Earlier in this note, Darwin restates his hypothesis that far more “forms” can be supported in an area when they are diverse, and adds a note to himself to give examples. Later he inserted which case studies to use to support his thesis: “Trifolium at Lands end. Larch wood. Coral [island]. Hooker facts.” There is so much behind even that one line: the first example comes from an 1847 paper on the plants of remote Land’s End, at the tip of the Penwith Peninsula of Cornwall, in which C. A. Johns reported finding nine species of legumes in a very small space—an area no bigger than his hat. Darwin copied out Johns’ comment that “Had the rim been a little wider, I might have included Genista tinctoria & Lotus corniculatus.” These too are legumes, so Johns found nearly a dozen legume species coexisting in an area a foot across or less. The second case, “Larch wood” refers to the larch woodland at one end of Great Pucklands Meadow, which was included in Darwin’s botanical study with Miss Thorley. “Coral island” refers to data he collected on the Cocos (Keeling) Islands, atolls in the Indian Ocean that Darwin visited on the Beagle. The plants he collected there, described a few years later by Henslow, were
now called into service to support his idea of small and uniform areas supporting great taxonomic diversity. As for “Hooker facts,” Darwin meant the information furnished by his friend Joseph Hooker, in answer to Darwin’s incessant inquiries for information.

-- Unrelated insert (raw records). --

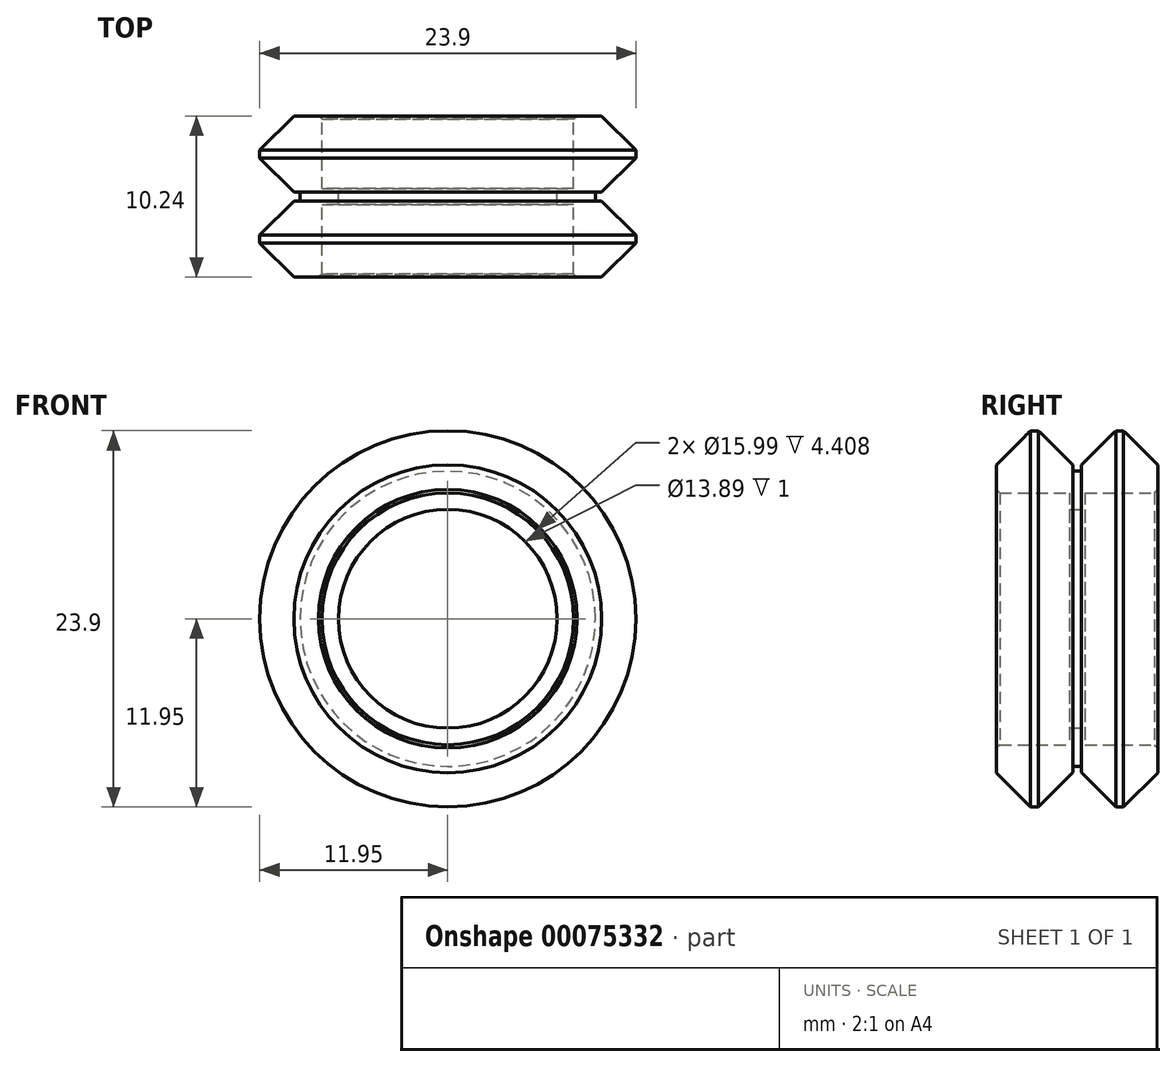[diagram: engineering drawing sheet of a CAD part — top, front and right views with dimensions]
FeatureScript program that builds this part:
annotation { "Feature Type Name" : "Feature", "Feature Type Description" : "" }
export const myFeature = defineFeature(function(context is Context, id is Id, definition is map)
    precondition{}
    {
        {
            var Q0;
            Q0=qCreatedBy(makeId("Right.planeOp"),FACE);
            var sketch = newSketch(context, id + "F0", { "sketchPlane" : qUnion([Q0])});
            skLineSegment(sketch, "E0", {"start": v(-0.5, 6.94) * mm, "end": v(-0.5, 8) * mm});
            skLineSegment(sketch, "E1", {"start": v(-0.5, 8) * mm, "end": v(-4.9, 8) * mm});
            skLineSegment(sketch, "E2", {"start": v(-4.9, 8) * mm, "end": v(-5.12, 8.2) * mm});
            skLineSegment(sketch, "E3", {"start": v(-5.12, 8.2) * mm, "end": v(-5.12, 9.78) * mm});
            skLineSegment(sketch, "E4", {"start": v(-5.12, 9.78) * mm, "end": v(-2.95, 11.95) * mm});
            skLineSegment(sketch, "E5", {"start": v(-2.45, 11.95) * mm, "end": v(-0.27, 9.77) * mm});
            skLineSegment(sketch, "E6", {"start": v(9.99, 0) * mm, "end": v(-9.48, 0) * mm, "construction": true});
            skLineSegment(sketch, "E7", {"start": v(-0.5, 6.94) * mm, "end": v(0.5, 6.94) * mm});
            skLineSegment(sketch, "E8", {"start": v(-0.28, 9.77) * mm, "end": v(-0.28, 9.38) * mm});
            skLineSegment(sketch, "E9", {"start": v(-0.27, 9.38) * mm, "end": v(0, 9.38) * mm});
            skLineSegment(sketch, "E10", {"start": v(0, 9.38) * mm, "end": v(0.27, 9.38) * mm});
            skLineSegment(sketch, "E11", {"start": v(0.28, 9.38) * mm, "end": v(0.28, 9.77) * mm});
            skLineSegment(sketch, "E12", {"start": v(0.27, 9.77) * mm, "end": v(2.45, 11.94) * mm});
            skLineSegment(sketch, "E13", {"start": v(2.95, 11.95) * mm, "end": v(5.12, 9.78) * mm});
            skLineSegment(sketch, "E14", {"start": v(5.12, 9.78) * mm, "end": v(5.12, 8.2) * mm});
            skLineSegment(sketch, "E15", {"start": v(5.12, 8.2) * mm, "end": v(4.9, 8) * mm});
            skLineSegment(sketch, "E16", {"start": v(4.9, 8) * mm, "end": v(0.5, 8) * mm});
            skLineSegment(sketch, "E17", {"start": v(0.5, 8) * mm, "end": v(0.5, 6.94) * mm});
            skLineSegment(sketch, "E18", {"start": v(-2.95, 11.95) * mm, "end": v(-2.45, 11.95) * mm});
            skPoint(sketch, "E19.orphan", {"position": v(-2.7, 12.2) * mm});
            skPoint(sketch, "E20.orphan", {"position": v(2.7, 12.2) * mm});
            skLineSegment(sketch, "E21.trimOffspring", {"start": v(2.45, 11.95) * mm, "end": v(2.95, 11.95) * mm});
            skSolve(sketch);
        }
        {
            var Q0;
            Q0=qSketchRegion(id+"F0",true);
            var Q1;
            Q1=sQuery(id+"F0.wireOp",EDGE,"E6");
            revolve(context, id + "F1", {"entities" : qUnion([Q0]), "axis" : qUnion([Q1]), "revolveType" : RevolveType.FULL});
        }
    });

Think Globally, Act Locally
Darwin may have been inspired by his little palm-sized testing plots to transfer that approach to his diversity studies. The following March, of 1856, he fenced off a 3 × 4-foot plot of lawn in his backyard and set orders for it not to be mown. It was another “small and uniform” area, an unremarkable patch that like the rest of the lawn had been mown regularly probably since the house was built. It ended up being the Great Pucklands Meadow in miniature. “I found the species 20 in number, & as these belonged [to] 18 genera & these to 8 orders & they were clearly much diversified,” he reported in Natural Selection.16 The results of his Lawn Plot Experiment, as it came to be called, were duly reported in the Origin as well. Thinking big, he extrapolated the results of Great Pucklands and his lawn plot to entire regions and continents—his own version of the environmental activists’ mantra to “think globally, act locally.” “We see on a great scale, the same general law in the natural distribution of organic beings,” he declared, pointing to data gleaned from the literature on diversity found co-existing in heaths, mountaintops, salt- and freshwater marshes, and lakes and rivers. He began to see that Johns’s observation at Land’s End was something of an exception: where Johns found nearly a dozen species of the same family in a small area, usually Darwin was finding cases of multiple families and orders. The preponderance of cases led him to believe that greater diversity in uniform areas was the general rule.